* WHAT THE EXERCISE ASKS: In the listing below, swap every "photo" for "image" and reproduce the lines with nothing else changed. Omit the pictures from your answer.

* THE DATA:
——————————

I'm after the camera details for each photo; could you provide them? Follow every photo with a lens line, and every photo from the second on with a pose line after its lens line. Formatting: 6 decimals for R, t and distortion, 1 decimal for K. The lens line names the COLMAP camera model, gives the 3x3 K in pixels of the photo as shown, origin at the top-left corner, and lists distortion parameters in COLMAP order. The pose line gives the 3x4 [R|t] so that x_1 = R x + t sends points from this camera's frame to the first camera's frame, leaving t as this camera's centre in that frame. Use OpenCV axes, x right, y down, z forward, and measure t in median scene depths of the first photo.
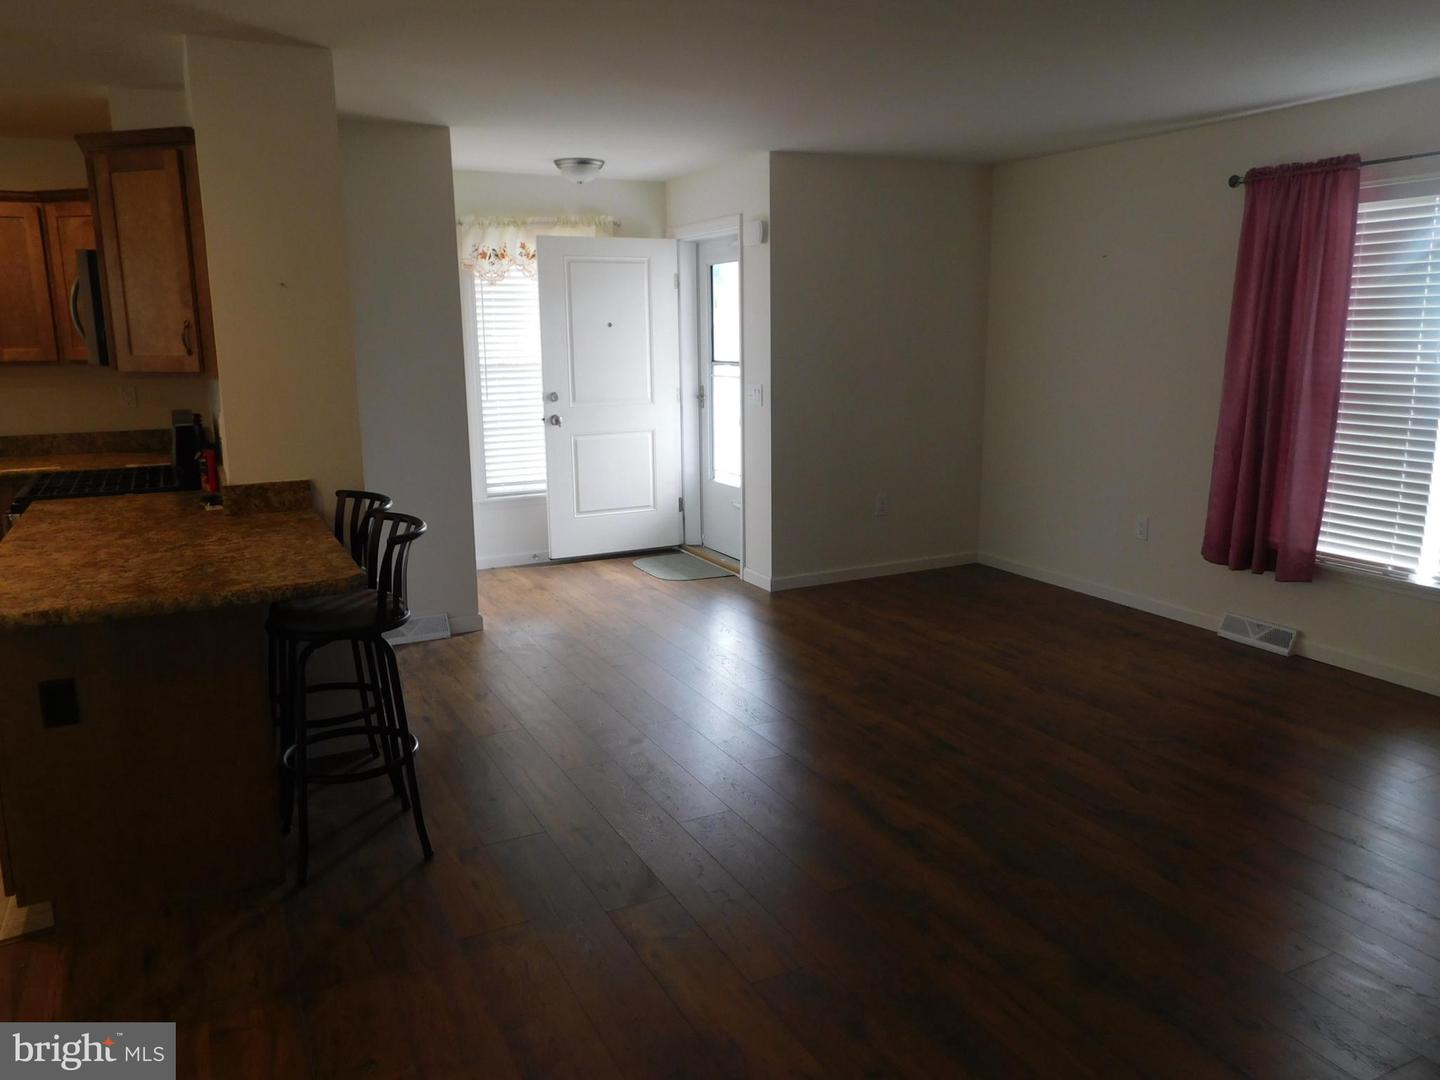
lens RADIAL K [[1067.1, 0, 721.2], [0, 1067.1, 540.2], [0, 0, 1]] dist [-0.002743, -0.003151]
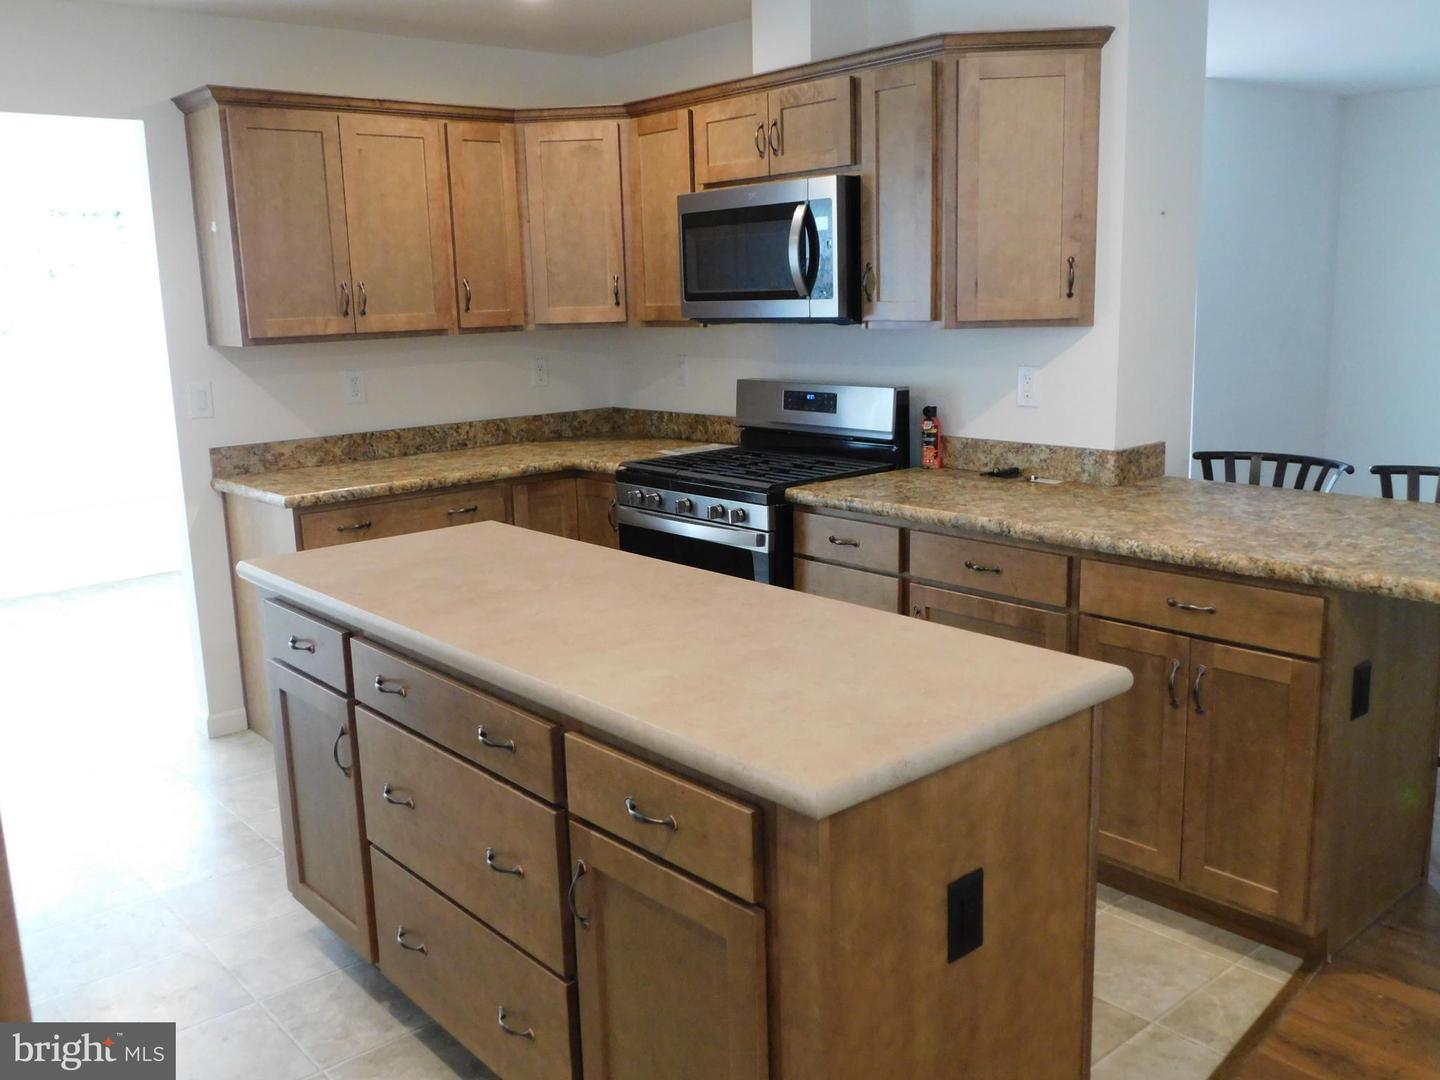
lens RADIAL K [[1278.2, 0, 721.5], [0, 1278.2, 543.0], [0, 0, 1]] dist [0.013225, -0.002871]
pose [[0.965341, -0.069424, 0.251590, -0.695818], [0.070656, 0.997492, 0.004145, -0.002773], [-0.251247, 0.013775, 0.967825, 0.058419]]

——————————

* WRITTEN REPLY:
I'm after the camera details for each image; could you provide them? Follow every image with a lens line, and every image from the second on with a pose line after its lens line. Formatting: 6 decimals for R, t and distortion, 1 decimal for K. The lens line names the COLMAP camera model, gives the 3x3 K in pixels of the image as shown, origin at the top-left corner, and lists distortion parameters in COLMAP order. The pose line gives the 3x4 [R|t] so that x_1 = R x + t sends points from this camera's frame to the first camera's frame, leaving t as this camera's centre in that frame. Use OpenCV axes, x right, y down, z forward, and measure t in median scene depths of the first image.
lens RADIAL K [[1067.1, 0, 721.2], [0, 1067.1, 540.2], [0, 0, 1]] dist [-0.002743, -0.003151]
lens RADIAL K [[1278.2, 0, 721.5], [0, 1278.2, 543.0], [0, 0, 1]] dist [0.013225, -0.002871]
pose [[0.965341, -0.069424, 0.251590, -0.695818], [0.070656, 0.997492, 0.004145, -0.002773], [-0.251247, 0.013775, 0.967825, 0.058419]]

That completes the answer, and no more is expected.